UPDATE: Windpower Monthly was informed by a Siemens spokesperson that the wind division would avoid the cuts. The company has since retracted this statement. This article has been amended accordingly.
The company-wide cuts will be implemented over the next 12 months as part of a previously announced Siemens 2014 cost-cutting programme aimed at saving EUR 6 billion.
Siemens confirmed in a statement that the energy division would face 1,400 cuts, but could not specify where in the division those cuts would fall.
New chief executive Joe Kaeser, who took over at the helm in July, said on his appointment that there were no major structural changes planned for the wind business.
Under his predecessor Peter Loescher, Siemens suggested slowing Germany's push towards renewable energy, pushing for a target of 40% of electricity from renewables by 2030 instead of the currently planned 50%. This led to fears that the company would push its conventional power sector at the expense of the wind division.
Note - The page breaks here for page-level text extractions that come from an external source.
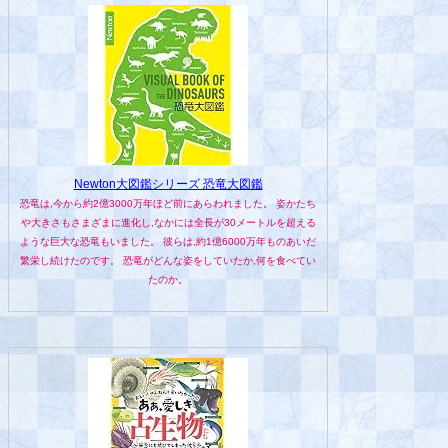
Newton大図鑑シリーズ 恐竜大図鑑
恐竜は,今から約2億3000万年ほど前にあらわれました。 姿かたち
や大きさもさまざまに進化し,なかには全長が30メートルを超える
ような巨大な恐竜もいました。 彼らは,約1億6000万年ものあいだ
繁栄し続けたのです。 恐竜がどんな姿をしていたか,何を食べてい
たのか。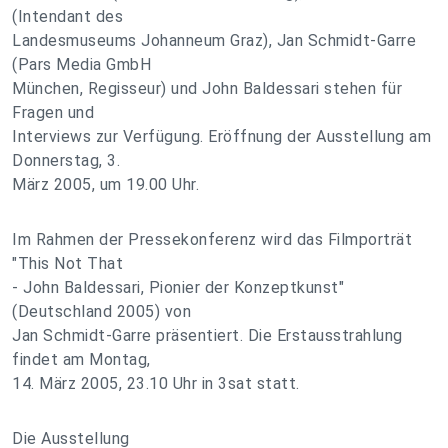
(Intendant des
Landesmuseums Johanneum Graz), Jan Schmidt-Garre
(Pars Media GmbH
München, Regisseur) und John Baldessari stehen für
Fragen und
Interviews zur Verfügung. Eröffnung der Ausstellung am
Donnerstag, 3.
März 2005, um 19.00 Uhr.
Im Rahmen der Pressekonferenz wird das Filmporträt
"This Not That
- John Baldessari, Pionier der Konzeptkunst"
(Deutschland 2005) von
Jan Schmidt-Garre präsentiert. Die Erstausstrahlung
findet am Montag,
14. März 2005, 23.10 Uhr in 3sat statt.
Die Ausstellung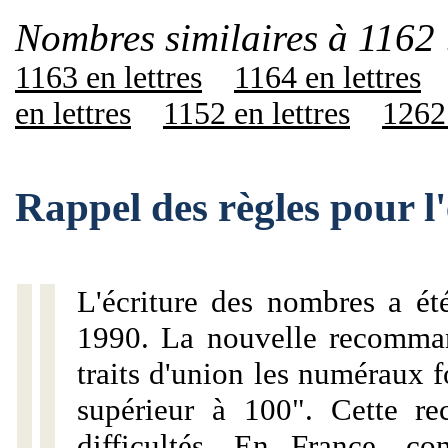
Nombres similaires à 1162 
1163 en lettres
1164 en lettres
en lettres
1152 en lettres
1262 
Rappel des règles pour l
L'écriture des nombres a ét
1990. La nouvelle recommand
traits d'union les numéraux 
supérieur à 100". Cette r
difficultés. En France, c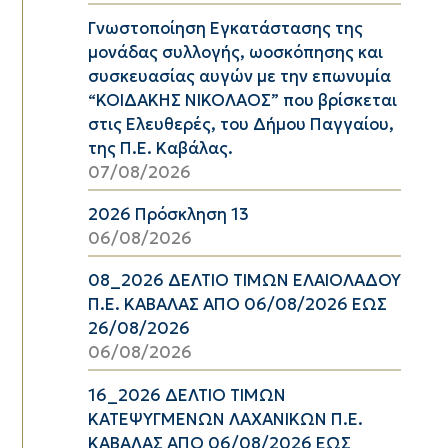
Γνωστοποίηση Εγκατάστασης της
μονάδας συλλογής, ωοσκόπησης και
συσκευασίας αυγών με την επωνυμία
“ΚΟΙΔΑΚΗΣ ΝΙΚΟΛΑΟΣ” που βρίσκεται
στις Ελευθερές, του Δήμου Παγγαίου,
της Π.Ε. Καβάλας.
07/08/2026
2026 Πρόσκληση 13
06/08/2026
08_2026 ΔΕΛΤΙΟ ΤΙΜΩΝ ΕΛΑΙΟΛΑΔΟΥ
Π.Ε. ΚΑΒΑΛΑΣ ΑΠΟ 06/08/2026 ΕΩΣ
26/08/2026
06/08/2026
16_2026 ΔΕΛΤΙΟ ΤΙΜΩΝ
ΚΑΤΕΨΥΓΜΕΝΩΝ ΛΑΧΑΝΙΚΩΝ Π.Ε.
ΚΑΒΑΛΑΣ ΑΠΟ 06/08/2026 ΕΩΣ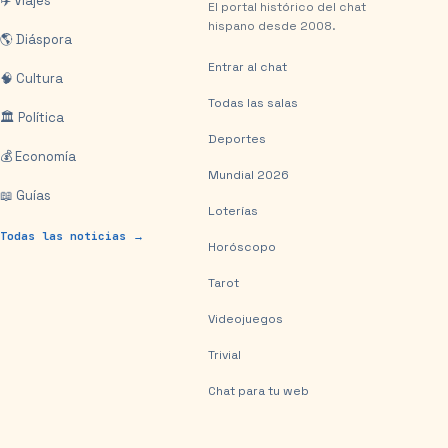
✈️ Viajes
El portal histórico del chat
hispano desde 2008.
🌎 Diáspora
Entrar al chat
🧠 Cultura
Todas las salas
🏛️ Política
Deportes
💰 Economía
Mundial 2026
📖 Guías
Loterías
Todas las noticias →
Horóscopo
Tarot
Videojuegos
Trivial
Chat para tu web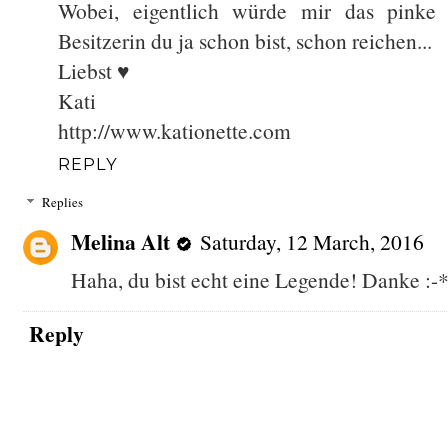
Wobei, eigentlich würde mir das pinke 
Besitzerin du ja schon bist, schon reichen...
Liebst ♥
Kati
http://www.kationette.com
REPLY
Replies
Melina Alt
Saturday, 12 March, 2016
Haha, du bist echt eine Legende! Danke :-
Reply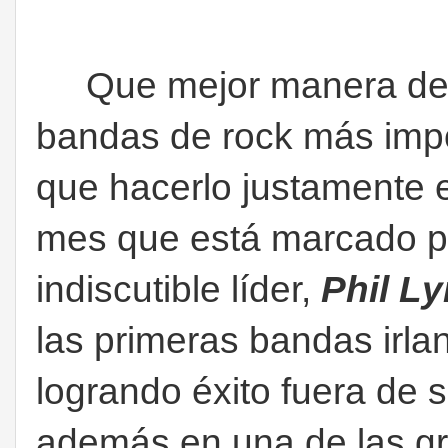
Que mejor manera de re
bandas de rock más impo
que hacerlo justamente 
mes que está marcado por
indiscutible líder,
Phil Ly
las primeras bandas irla
logrando éxito fuera de s
además en una de las gr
Kaeser's underlying attitude towards offshore wind appears broadly supportive. In April he told the Rheinische Post newspaper that "offshore turbines can in principle deliver electricity at competitive prices." But he has also raised concerns about the subsidies required to make offshore projects viable.
In 2012, Siemens layed off 615 employees at its US manufacturing facilities. The wind division saw its profits slide 26% in the nine months to 30 June 2013.